Exhibition Text, written and presented by Michael Buhrs, Director, Museum Villa Stuck, Munich
Duncan Swann's painting shows people, sometimes in portrait, sometimes the full figure, sometimes reduced in scale and in rows or arrays, ordered like figures in a museum display case. For his images Swann uses photographic source material that appears, almost unaltered, painted on the canvas. In his choice of figures Swann talks of 'selection' - figures are selected from the array on the basis of criteria that are unknown to us, and which, perhaps through a moment of chance, exercise a form of power that extends beyond our control. Once his figures have been painted onto the canvas, Swann begins a game of rendering the obvious ambiguous. Swann makes marks directly on the bodies and faces of his figures, plays with the space within which they exist, adds fictitious numbering like in a form of index, sometimes isolating his protagonists by completely dissolving the space around them. At the conclusion of this process, the human figure is removed from our direct gaze, hidden beneath something, sometimes in the form of a mask, sometimes manifesting as a veil beneath multiple layers of paint. What is always readable is the application of paint, the brushstroke, at times strong and dominant, at others, glazed and washed expanses of canvas.
A series of questions arise from this objective description of the work: what significance does the portrayal of a human figure have in Duncan Swann's work? Is it a concrete surrogate for the original or more a general referent? Is it Mankind, or that which is human? Swann's paintings show constellations that have a timeless quality, as if they'd always been there, which may be why one feels reminded of something.
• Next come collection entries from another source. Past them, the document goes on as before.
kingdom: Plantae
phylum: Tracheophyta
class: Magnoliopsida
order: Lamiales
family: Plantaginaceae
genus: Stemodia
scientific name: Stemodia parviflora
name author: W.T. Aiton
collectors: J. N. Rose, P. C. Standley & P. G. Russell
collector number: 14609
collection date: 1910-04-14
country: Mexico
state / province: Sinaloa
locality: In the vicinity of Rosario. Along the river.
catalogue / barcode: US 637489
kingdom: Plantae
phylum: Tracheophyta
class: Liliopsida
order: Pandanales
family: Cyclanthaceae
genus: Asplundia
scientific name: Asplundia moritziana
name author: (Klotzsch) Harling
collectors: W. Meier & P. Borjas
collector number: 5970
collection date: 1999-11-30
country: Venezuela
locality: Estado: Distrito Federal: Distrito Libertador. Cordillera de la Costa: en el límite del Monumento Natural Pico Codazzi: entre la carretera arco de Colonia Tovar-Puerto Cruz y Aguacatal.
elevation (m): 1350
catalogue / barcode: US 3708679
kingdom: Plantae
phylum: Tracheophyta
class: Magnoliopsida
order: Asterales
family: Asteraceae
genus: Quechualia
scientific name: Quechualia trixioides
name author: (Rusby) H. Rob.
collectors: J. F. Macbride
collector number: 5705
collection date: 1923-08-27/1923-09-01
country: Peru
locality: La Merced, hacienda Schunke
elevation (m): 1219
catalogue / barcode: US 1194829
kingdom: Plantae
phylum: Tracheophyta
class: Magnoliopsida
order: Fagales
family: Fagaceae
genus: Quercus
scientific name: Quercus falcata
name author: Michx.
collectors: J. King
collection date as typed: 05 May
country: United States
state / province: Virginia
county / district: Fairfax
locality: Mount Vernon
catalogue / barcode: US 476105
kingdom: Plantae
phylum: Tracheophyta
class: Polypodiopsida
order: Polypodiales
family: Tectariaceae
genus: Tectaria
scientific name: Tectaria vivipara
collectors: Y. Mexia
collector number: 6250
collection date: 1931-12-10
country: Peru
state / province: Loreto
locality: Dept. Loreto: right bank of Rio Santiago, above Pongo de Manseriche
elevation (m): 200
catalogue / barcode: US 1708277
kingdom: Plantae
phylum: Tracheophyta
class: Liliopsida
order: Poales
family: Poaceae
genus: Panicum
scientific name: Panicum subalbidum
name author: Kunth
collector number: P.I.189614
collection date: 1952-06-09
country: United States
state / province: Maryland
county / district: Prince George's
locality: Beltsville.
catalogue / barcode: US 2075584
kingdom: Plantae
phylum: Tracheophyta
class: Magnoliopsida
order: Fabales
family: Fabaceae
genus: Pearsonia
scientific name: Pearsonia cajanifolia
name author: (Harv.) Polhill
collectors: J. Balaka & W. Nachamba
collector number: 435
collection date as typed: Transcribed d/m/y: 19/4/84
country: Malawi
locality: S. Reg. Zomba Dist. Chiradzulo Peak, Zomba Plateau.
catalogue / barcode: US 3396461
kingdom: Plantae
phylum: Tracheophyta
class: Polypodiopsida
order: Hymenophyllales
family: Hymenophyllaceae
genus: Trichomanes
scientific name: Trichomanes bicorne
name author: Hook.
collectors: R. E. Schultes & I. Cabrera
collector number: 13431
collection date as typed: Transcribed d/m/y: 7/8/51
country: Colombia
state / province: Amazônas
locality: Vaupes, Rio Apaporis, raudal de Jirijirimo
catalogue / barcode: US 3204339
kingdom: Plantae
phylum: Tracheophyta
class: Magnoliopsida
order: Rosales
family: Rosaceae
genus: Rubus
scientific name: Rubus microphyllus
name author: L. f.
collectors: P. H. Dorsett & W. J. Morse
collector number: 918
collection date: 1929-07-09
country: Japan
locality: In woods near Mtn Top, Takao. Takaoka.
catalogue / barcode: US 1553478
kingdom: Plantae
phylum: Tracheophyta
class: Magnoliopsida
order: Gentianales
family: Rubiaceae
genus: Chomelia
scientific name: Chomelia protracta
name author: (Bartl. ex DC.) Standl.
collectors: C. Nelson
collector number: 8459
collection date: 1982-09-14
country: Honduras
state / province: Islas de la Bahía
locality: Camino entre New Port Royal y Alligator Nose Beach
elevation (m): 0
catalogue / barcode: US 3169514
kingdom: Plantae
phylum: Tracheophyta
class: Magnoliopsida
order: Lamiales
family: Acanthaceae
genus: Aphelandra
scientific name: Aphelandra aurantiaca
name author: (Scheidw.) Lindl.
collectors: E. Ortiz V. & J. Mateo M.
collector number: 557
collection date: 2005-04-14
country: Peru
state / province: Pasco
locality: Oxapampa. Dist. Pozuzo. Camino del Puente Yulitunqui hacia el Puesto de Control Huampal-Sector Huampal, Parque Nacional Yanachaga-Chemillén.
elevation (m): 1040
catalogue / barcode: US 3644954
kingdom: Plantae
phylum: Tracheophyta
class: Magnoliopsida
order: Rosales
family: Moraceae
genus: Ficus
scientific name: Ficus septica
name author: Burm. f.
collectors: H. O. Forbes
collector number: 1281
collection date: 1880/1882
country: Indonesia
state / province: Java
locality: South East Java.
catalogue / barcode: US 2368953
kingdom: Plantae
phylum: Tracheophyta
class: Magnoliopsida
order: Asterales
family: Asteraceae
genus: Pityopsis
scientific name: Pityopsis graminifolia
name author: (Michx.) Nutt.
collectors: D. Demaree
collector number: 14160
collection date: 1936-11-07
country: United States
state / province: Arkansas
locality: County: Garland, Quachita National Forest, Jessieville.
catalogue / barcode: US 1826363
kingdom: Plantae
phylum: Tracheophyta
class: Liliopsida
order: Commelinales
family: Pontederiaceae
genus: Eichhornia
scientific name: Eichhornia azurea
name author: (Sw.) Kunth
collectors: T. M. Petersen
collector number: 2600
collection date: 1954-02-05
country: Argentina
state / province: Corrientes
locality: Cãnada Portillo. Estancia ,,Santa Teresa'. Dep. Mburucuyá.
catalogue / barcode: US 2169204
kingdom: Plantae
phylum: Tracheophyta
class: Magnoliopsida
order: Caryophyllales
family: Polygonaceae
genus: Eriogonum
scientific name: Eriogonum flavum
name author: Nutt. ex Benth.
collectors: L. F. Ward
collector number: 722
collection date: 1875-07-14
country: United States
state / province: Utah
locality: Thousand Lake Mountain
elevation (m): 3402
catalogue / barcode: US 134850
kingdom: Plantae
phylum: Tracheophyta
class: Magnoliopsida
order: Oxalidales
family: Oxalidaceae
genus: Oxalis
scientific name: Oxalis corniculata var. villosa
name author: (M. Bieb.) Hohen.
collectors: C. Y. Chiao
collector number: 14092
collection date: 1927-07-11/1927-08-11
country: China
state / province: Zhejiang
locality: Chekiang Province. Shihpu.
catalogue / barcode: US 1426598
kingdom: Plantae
But what? One inevitably looks for stored memories, but then there are these veils, gentle disruptions that one would like to look beneath.
Duncan Swann's paintings aren't mirrors in which the Other might be discovered. They are tunnels - of time, of memory through which we might recognise ourselves in others. Are we the figure in the index? Which masks do we wear in order to protect ourselves from the Other, or do we hide from ourselves? The Other as part of our identity - perhaps this is how the game might be called that Duncan Swann brings us by way of his 'personnel'. How fitting that the word 'person', in its original Latin meaning, meant the 'actor's mask', containing multiple identities within themselves.